## EXERCISE GOAL
Each line below containing the word "Pakietem" needs to be shown.

===== INPUT =====

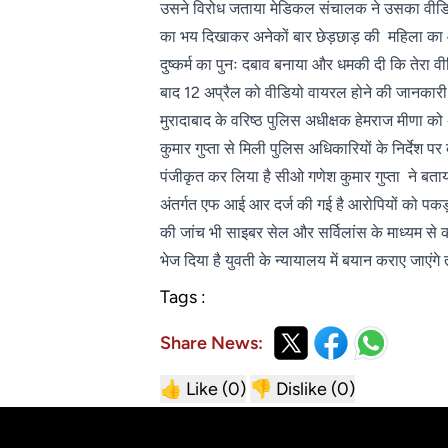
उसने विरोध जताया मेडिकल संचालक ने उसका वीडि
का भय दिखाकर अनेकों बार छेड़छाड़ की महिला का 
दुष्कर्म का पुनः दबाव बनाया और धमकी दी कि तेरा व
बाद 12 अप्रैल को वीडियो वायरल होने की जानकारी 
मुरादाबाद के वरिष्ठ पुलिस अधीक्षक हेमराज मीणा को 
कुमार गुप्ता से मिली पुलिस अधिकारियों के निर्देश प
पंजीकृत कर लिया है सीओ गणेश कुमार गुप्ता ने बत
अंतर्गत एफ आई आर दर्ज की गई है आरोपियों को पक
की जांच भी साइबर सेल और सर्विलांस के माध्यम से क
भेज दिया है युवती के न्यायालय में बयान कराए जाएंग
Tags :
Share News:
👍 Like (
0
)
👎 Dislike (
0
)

=====
===== INPUT =====

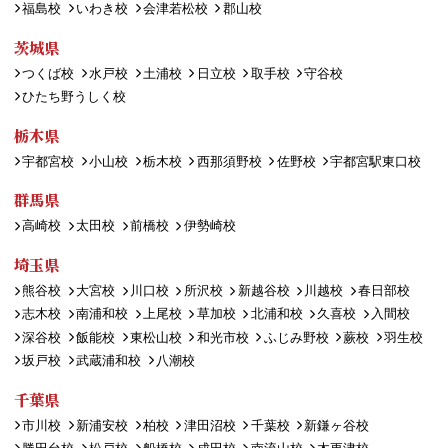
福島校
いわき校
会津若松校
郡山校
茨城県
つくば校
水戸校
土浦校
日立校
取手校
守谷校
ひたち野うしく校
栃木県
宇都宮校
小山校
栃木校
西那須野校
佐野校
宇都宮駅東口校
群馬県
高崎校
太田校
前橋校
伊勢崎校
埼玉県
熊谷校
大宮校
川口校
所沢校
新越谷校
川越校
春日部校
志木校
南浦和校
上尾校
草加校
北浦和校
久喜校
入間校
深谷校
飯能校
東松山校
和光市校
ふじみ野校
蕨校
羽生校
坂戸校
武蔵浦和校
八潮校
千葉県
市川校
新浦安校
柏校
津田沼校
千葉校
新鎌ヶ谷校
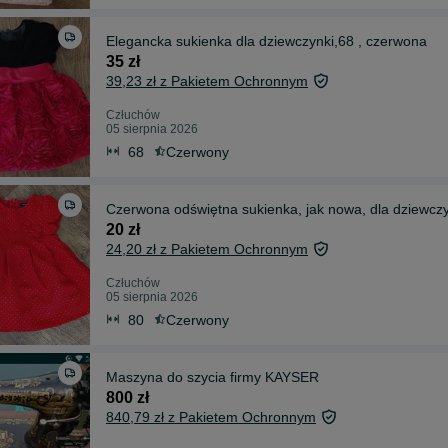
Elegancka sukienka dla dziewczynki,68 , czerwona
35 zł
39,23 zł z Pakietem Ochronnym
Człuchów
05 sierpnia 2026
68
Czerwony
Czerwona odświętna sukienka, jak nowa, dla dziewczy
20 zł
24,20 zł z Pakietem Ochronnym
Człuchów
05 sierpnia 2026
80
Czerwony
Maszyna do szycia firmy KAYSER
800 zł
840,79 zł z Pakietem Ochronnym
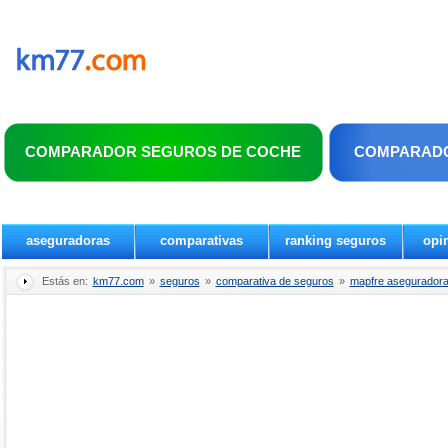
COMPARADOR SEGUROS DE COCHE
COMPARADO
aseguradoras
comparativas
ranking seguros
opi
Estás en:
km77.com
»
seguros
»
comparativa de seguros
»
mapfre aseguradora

=====
===== INPUT =====

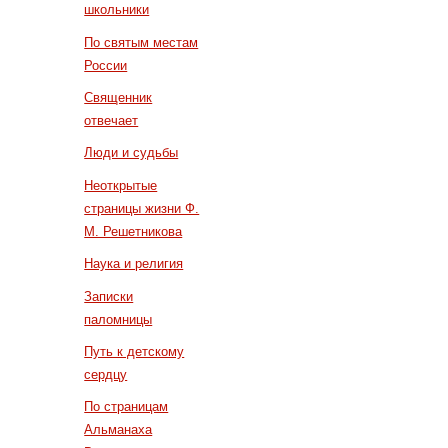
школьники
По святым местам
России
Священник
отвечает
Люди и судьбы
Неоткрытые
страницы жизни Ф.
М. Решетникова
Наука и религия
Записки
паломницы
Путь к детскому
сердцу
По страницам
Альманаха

=====

## RESULT
39,23 zł z Pakietem Ochronnym
24,20 zł z Pakietem Ochronnym
840,79 zł z Pakietem Ochronnym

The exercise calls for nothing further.